Feiertage und Tragödien: Mittelamerikanische Teams bei Weltmeisterschaften #2

Feiertage und Tragödien: Mittelamerikanische Teams bei Weltmeisterschaften #2

Wie haben Nationalmannschaften aus Mittelamerika bislang bei Fußball-Weltmeisterschaften abgeschnitten? In Teil 1 unserer Mini-Serie haben wir mit Costa Rica das erfolgreichste Fußball-Land dieser Region beleuchtet. Nun schauen wir uns die weiteren Teams an.

Trinidad und Tobago verpasste das Turnier 1990 in Italien nur knapp. In der Qualifikations-Endrunde verlor das Team sein entscheidendes letztes Heimspiel gegen die USA mit 0:1 und musste den Amerikanern damit den Vortritt lassen.

Die bisher einzige WM-Teilnahme der trinidadisch-tobagischen Nationalmannschaft folgte dann 2006 in Deutschland. Das Team belegte jedoch den letzten Platz in der Gruppe, verlor gegen England und Paraguay doch erkämpfte immerhin ein torloses Unentschieden gegen Schweden. Danach konnte sich das dünn besiedelte und kleine Land kein Team mehr zu einer Weltmeisterschaft entsenden.

Panama schreibt Geschichte

Panama musste sogar noch länger warten. Erstmals konnte das Team sich für das Turnier 2018 in Russland qualifizieren. Unvergessen sind die Tränen der zwei Fernseh-Kommentatoren, als im ersten Spiel gegen Belgien die Nationalhymne gespielt wurde.

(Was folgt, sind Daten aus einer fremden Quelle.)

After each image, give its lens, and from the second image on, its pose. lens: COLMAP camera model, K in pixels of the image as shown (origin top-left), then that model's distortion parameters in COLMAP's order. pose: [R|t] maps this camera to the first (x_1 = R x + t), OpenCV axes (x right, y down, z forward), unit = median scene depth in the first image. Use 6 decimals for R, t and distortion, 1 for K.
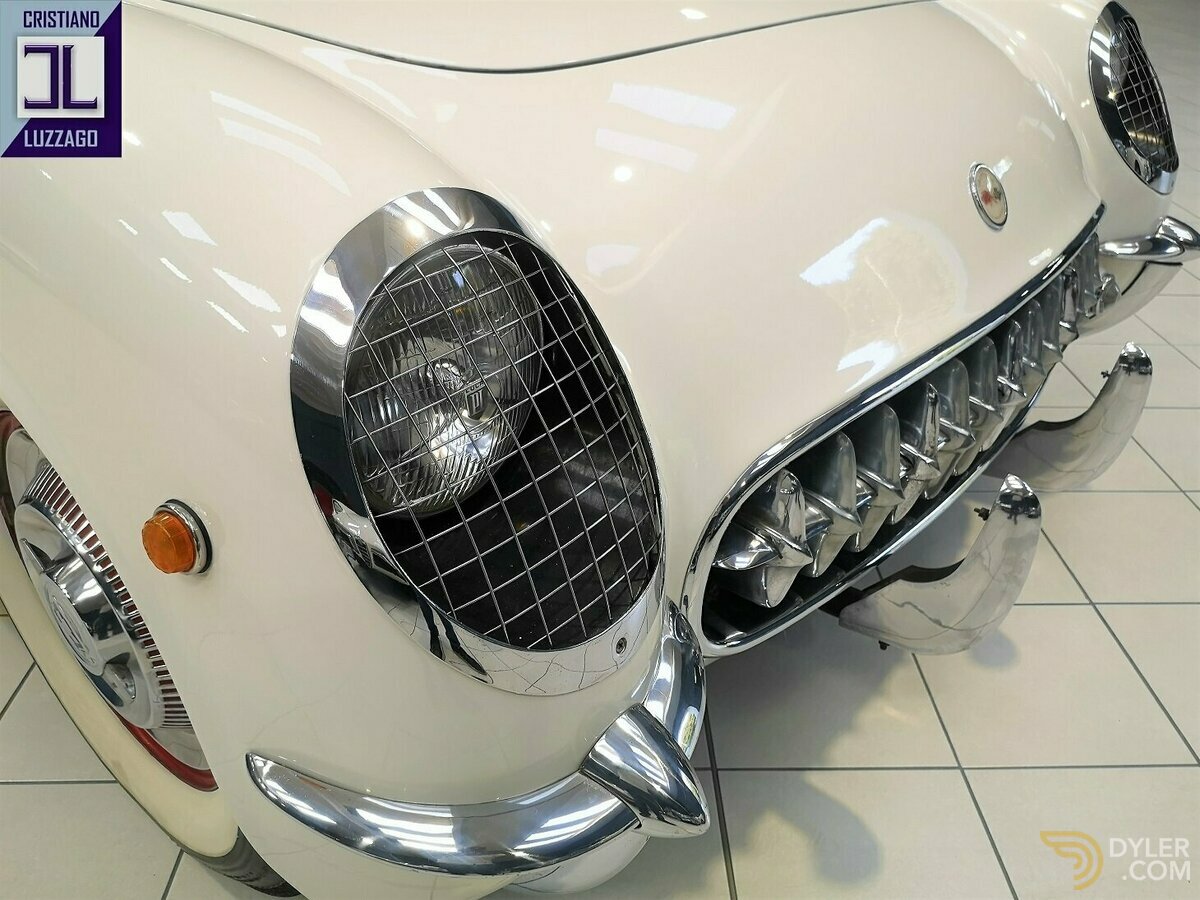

Sportlich konnte Panama nicht mithalten, die Belgier gewannen locker mit 3:0. Im zweiten Gruppenspiel gegen England wurde die Packung sogar noch deftiger. Zur Halbzeit stand es bereits 5:0 für die Briten. Doch Felipe Baloy machte sich mit dem Ehrentreffer zum letztendlichen 1:6 unsterblich. Die Begeisterung, die in Panama ob der gelungenen WM-Teilnahme herrscht, wird auch an der Tatsache deutlich, dass Staatspräsident Juan Carlos Varela den 11. Oktober zum per Dekret zum Nationalfeiertag erklärte. Es war jener Tag, an dem die Qualifikation durch den 2:1 Sieg gegen Costa Rica besiegelt wurde.

Traurige Geschehnisse gipfeln im Fußballkrieg

Ebenfalls bei nach den Vorrunde abreisen mussten bei all ihren WM-Teilnahmen Honduras (1982, 2010 und 2014) sowie El Salvador (1970 und 1982). Während Honduras dabei immerhin drei Unentschieden schaffte, hat El Salvador alle sechs WM-Spiele seiner Geschichte verloren. Ein trauriges Ereignis in der Geschichte beider Teams war das Qualifikations-Halbfinale für die WM 1970, das beide Länder gegeneinander austrugen. Die militärischen Konflikte im Zuge dieser Begegnung gingen als „Fußballkrieg“ in die Geschichte ein.

Nachdem Honduras das erste Spiel mit 1:0 gewonnen hatte, gab es bereits beim 3:0 Rückspielerfolg des Teams aus El Salvador Unruhen, bei denen Militär und Polizei eingriff. Die Situation eskalierte beim dritten und entscheidenden Spiel in Mexiko-Stadt. In einem dramatischen Spiel siegte El Salvador in der Verlängerung mit 3:2. Anschließend kam es zu Ausschreitungen, die auch Todesopfer mit sich brachten. Der Konflikt eskalierte bis auf die Staatsebene. Nach etwa zwei Wochen kriegerischer Auseinandersetzungen im Juli 1969 waren über 2.000 Todesopfer zu verzeichnen.